La Banque centrale européenne (BCE) a décidé jeudi de poursuivre le cours de sa politique monétaire très interventionniste, comme attendu, et les observateurs guettent désormais toute inflexion du discours laissant présager d'un changement de cap.

Le conseil des gouverneurs, l'instance dirigeante de la BCE composée de six directeurs et des 19 présidents des banques centrales de la zone euro, n'a touché ni à ses taux directeurs, à leur plus bas niveau historique depuis mars 2016, ni à son vaste programme de rachats de dettes, le «QE», lancé en mars 2015, a annoncé un porte-parole.

L'attention est désormais focalisée sur le président de l'institution, Mario Draghi, qui s'exprimera à partir de 12h30 GMT (8h30 à Montréal) dans le cadre de sa conférence de presse régulière.

Durant cette intervention, M. Draghi «devrait certainement souligner que les risques ont diminué en zone euro, peut-être en modifiant le langage dans le document introductif sur la balance des risques surplombant le scénario macroéconomique», explique Alan Lemangnen, économiste chez Natixis.

Ces dernières semaines, Mario Draghi et l'économiste en chef de la BCE, Peter Praet, ont encore insisté sur les menaces pesant sur l'économie de la zone euro, avec en toile de fond des craintes de repli protectionniste aux États-Unis, le Brexit et la montée des mouvements populistes en Europe.

Plus optimiste, Benoît Coeuré, membre du directoire de l'institution, a jugé les risques «largement équilibrés» et évoqué la perspective prochaine d'une normalisation de la politique monétaire de la BCE.

Pas de gages aux «faucons»

Mario Draghi devrait éviter de donner des gages aux «faucons» adeptes d'une politique monétaire plus stricte, en rappelant que les conditions en vue d'un retour durable de l'inflation au niveau désiré ne sont pas encore réunies.

Dans le cadre du QE, l'institution acquiert depuis début avril pour 60 milliards d'euros de dettes - principalement publiques - chaque mois, contre 80 milliards auparavant. Depuis qu'elle a démarré ce dispositif en 2015, la Banque centrale a acquis pour près de 1500 milliards d'euros d'obligations d'État et pour un peu plus de 80 milliards d'obligations du secteur privé, en espérant que ces liquidités injectées dans le marché parviendront à irriguer la reprise économique.

La BCE a par ailleurs promis de garder ses instruments traditionnels, les taux, à leur très bas niveau pendant encore longtemps et elle n'envisage pas de les modifier avant la fin du programme d'achats de dettes.

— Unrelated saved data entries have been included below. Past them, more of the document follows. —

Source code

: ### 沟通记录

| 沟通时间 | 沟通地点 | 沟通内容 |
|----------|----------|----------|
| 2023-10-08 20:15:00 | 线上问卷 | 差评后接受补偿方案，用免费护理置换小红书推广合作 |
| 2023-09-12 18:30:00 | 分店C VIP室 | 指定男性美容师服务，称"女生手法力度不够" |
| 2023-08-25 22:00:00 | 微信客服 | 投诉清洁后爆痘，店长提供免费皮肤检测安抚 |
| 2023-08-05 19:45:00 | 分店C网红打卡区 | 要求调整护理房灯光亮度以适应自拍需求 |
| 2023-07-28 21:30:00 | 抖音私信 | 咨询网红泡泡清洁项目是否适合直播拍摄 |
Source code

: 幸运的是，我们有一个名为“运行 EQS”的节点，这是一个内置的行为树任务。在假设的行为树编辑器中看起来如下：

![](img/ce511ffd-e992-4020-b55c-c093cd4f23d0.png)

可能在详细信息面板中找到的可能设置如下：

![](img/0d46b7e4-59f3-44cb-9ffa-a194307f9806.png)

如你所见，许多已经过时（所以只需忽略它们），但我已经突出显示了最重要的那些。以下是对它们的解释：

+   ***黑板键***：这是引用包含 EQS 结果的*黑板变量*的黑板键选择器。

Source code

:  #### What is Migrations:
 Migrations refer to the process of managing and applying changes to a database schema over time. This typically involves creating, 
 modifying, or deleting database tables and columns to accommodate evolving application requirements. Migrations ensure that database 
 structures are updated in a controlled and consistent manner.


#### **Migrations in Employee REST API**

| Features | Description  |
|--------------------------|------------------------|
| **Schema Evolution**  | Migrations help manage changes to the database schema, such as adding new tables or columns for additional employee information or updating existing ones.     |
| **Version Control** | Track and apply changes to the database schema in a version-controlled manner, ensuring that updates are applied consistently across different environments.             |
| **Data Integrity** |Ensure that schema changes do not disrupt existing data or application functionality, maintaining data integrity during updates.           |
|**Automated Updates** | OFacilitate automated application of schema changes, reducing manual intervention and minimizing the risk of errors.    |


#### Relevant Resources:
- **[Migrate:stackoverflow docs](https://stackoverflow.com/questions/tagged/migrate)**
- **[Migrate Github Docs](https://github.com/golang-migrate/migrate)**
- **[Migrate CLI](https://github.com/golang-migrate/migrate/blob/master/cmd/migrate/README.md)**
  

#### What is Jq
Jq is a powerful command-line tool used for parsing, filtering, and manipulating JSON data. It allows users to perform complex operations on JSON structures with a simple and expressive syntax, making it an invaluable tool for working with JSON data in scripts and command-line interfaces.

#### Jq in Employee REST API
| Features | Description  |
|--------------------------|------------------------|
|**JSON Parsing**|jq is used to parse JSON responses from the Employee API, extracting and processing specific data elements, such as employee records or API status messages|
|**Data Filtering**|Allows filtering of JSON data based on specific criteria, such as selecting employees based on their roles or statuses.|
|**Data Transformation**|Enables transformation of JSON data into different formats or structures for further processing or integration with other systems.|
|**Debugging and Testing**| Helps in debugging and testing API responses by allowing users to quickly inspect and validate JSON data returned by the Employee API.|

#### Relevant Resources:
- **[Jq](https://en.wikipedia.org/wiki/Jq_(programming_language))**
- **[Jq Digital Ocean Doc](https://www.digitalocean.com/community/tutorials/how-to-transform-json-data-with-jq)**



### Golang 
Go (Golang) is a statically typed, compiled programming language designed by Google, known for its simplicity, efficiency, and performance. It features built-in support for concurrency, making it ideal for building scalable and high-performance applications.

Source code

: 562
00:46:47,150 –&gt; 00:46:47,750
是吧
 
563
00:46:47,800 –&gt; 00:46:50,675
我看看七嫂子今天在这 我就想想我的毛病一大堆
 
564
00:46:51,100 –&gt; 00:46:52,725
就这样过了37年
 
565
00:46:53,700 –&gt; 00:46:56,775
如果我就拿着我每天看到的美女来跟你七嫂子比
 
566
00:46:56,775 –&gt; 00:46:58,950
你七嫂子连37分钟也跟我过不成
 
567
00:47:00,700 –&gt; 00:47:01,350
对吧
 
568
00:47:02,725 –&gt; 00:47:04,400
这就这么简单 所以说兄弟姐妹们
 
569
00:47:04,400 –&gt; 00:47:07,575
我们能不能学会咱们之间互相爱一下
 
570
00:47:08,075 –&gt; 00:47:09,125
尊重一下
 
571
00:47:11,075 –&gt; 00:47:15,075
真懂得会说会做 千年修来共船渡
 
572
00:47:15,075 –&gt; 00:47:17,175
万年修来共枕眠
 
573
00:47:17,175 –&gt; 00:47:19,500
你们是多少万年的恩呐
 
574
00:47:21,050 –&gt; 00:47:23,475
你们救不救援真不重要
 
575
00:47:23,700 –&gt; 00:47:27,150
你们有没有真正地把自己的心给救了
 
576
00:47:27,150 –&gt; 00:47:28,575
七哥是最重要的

De plus en plus d'observateurs, principalement en Allemagne, s'inquiètent toutefois des risques à long terme de cette politique et appellent l'institution monétaire à réduire la voilure, d'autant plus que les prix sont repartis en nette hausse ces derniers mois.

En mars, l'inflation en zone euro a toutefois reflué à 1,5% par rapport au score de 2% affiché un mois auparavant, lequel était conforme à l'objectif de la BCE à moyen terme d'une progression des prix à la consommation légèrement inférieure à 2%.

Jusqu'au mois de février, le rebond observé dans la hausse des prix était lié pour l'essentiel aux prix de l'énergie, qui avaient chuté en 2015 sur fond d'effondrement des cours du pétrole, et de l'alimentation, par nature très volatils. Or, cet effet s'est largement estompé depuis, notent les économistes.

Et corrigée de ces deux composantes, l'inflation dite sous-jacente n'a progressé qu'à un rythme modeste de 0,9% en février, et s'est même tassée à 0,7% un mois plus tard.

Changement de communication ?

Récemment, lors de la réunion de printemps du FMI à Washington, Mario Draghi a répété que la BCE était prête à alourdir à nouveau ses achats de dettes «si l'horizon devait se dégrader, ou si les conditions financières devaient empêcher l'avancée vers un rythme soutenu de l'inflation». Somme toute, le soutien de la BCE «est toujours requis».

Certains membres du conseil, notamment le président de la Bundesbank, Jens Weidmann, plaident pour qu'à défaut de réviser sa politique, l'institution monétaire adapte rapidement sa communication face aux derniers développements de l'inflation et à l'embellie économique à l'oeuvre en zone euro.

Les experts attendent beaucoup de la réunion du mois de juin où une nette inflexion du discours de la BCE pourrait surgir sur la base des nouvelles prévisions d'inflation et de croissance pour la zone euro.

Enfin, probablement en septembre, le temps sera venu d'annoncer un nouveau calibrage du programme d'achat d'actifs après son terme prévu fin 2017, ou au-delà si nécessaire, avance Natixis dans une étude.